:: WHAT YOU NEED TO DO ::
Exactly the lines below from the one with "text [177, 1503, 1186, 1532]" up to and including the one with "Rendered at 1241 by 1754 pixels." make up the answer, with nothing else added.

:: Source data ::
- - - - -

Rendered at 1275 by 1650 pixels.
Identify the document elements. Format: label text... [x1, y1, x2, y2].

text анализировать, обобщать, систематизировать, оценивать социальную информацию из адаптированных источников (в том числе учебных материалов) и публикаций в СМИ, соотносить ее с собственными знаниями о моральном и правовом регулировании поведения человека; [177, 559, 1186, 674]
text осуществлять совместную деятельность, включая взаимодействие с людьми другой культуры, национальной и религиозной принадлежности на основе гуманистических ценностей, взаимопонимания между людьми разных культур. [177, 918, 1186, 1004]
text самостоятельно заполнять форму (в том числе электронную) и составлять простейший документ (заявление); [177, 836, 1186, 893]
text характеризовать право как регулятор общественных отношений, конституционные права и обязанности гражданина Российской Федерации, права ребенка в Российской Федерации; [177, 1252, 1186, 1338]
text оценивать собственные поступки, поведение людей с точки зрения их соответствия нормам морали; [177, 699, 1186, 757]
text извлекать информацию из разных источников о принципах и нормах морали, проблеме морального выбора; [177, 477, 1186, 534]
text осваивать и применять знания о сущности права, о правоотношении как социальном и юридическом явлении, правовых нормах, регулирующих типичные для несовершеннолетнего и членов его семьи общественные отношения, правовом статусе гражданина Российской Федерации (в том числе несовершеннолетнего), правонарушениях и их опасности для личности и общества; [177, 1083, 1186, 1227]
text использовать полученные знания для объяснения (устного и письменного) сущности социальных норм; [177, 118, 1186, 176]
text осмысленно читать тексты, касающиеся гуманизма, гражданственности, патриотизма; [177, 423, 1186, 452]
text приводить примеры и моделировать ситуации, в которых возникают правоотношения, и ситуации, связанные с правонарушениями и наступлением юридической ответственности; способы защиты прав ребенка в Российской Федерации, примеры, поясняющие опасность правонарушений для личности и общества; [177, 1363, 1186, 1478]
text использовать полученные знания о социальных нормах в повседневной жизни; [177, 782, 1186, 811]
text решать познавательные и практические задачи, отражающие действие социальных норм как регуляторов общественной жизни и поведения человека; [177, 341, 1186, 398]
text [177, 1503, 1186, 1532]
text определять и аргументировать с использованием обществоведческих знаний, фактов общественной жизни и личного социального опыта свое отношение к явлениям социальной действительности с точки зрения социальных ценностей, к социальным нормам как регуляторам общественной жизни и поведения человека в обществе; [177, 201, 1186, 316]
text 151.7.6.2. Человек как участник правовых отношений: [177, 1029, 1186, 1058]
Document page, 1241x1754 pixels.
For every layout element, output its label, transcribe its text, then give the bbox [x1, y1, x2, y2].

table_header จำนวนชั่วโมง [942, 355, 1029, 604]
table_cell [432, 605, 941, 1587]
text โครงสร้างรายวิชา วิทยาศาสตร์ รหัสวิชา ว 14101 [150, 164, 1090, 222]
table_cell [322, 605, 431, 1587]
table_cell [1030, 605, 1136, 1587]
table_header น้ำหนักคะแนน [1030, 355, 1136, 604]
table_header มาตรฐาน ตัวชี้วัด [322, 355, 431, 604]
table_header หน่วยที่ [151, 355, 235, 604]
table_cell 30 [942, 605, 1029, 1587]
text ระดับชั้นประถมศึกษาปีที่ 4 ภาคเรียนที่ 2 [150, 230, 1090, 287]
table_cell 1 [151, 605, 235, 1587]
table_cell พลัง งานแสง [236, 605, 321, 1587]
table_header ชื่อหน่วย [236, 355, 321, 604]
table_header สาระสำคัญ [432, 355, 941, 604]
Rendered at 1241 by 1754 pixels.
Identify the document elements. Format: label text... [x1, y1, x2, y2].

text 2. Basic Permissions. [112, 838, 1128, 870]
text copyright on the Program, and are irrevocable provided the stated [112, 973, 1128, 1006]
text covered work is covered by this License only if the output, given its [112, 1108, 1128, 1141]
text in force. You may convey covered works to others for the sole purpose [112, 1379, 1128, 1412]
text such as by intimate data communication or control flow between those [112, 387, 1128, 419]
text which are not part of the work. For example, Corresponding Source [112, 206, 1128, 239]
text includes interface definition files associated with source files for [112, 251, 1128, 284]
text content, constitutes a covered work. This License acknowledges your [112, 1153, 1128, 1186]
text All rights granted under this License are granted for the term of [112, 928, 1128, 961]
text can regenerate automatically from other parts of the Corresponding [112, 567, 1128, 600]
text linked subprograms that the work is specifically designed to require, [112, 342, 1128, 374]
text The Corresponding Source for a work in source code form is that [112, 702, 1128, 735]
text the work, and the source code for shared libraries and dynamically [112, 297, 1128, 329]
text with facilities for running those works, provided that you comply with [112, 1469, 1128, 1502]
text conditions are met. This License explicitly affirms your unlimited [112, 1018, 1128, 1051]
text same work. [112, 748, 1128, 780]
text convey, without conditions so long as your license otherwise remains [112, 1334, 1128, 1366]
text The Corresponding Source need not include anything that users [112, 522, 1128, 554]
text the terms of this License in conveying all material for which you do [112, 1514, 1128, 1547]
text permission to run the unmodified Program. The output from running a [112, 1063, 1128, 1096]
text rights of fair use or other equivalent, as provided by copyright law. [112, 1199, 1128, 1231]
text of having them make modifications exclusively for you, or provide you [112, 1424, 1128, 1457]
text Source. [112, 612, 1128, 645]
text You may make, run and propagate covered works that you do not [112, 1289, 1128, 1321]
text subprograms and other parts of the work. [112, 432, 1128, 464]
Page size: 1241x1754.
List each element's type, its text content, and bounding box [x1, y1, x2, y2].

- - - - -

:: OUTPUT FOR THIS EXERCISE ::
text [177, 1503, 1186, 1532]
text определять и аргументировать с использованием обществоведческих знаний, фактов общественной жизни и личного социального опыта свое отношение к явлениям социальной действительности с точки зрения социальных ценностей, к социальным нормам как регуляторам общественной жизни и поведения человека в обществе; [177, 201, 1186, 316]
text 151.7.6.2. Человек как участник правовых отношений: [177, 1029, 1186, 1058]
Document page, 1241x1754 pixels.
For every layout element, output its label, transcribe its text, then give the bbox [x1, y1, x2, y2].

table_header จำนวนชั่วโมง [942, 355, 1029, 604]
table_cell [432, 605, 941, 1587]
text โครงสร้างรายวิชา วิทยาศาสตร์ รหัสวิชา ว 14101 [150, 164, 1090, 222]
table_cell [322, 605, 431, 1587]
table_cell [1030, 605, 1136, 1587]
table_header น้ำหนักคะแนน [1030, 355, 1136, 604]
table_header มาตรฐาน ตัวชี้วัด [322, 355, 431, 604]
table_header หน่วยที่ [151, 355, 235, 604]
table_cell 30 [942, 605, 1029, 1587]
text ระดับชั้นประถมศึกษาปีที่ 4 ภาคเรียนที่ 2 [150, 230, 1090, 287]
table_cell 1 [151, 605, 235, 1587]
table_cell พลัง งานแสง [236, 605, 321, 1587]
table_header ชื่อหน่วย [236, 355, 321, 604]
table_header สาระสำคัญ [432, 355, 941, 604]
Rendered at 1241 by 1754 pixels.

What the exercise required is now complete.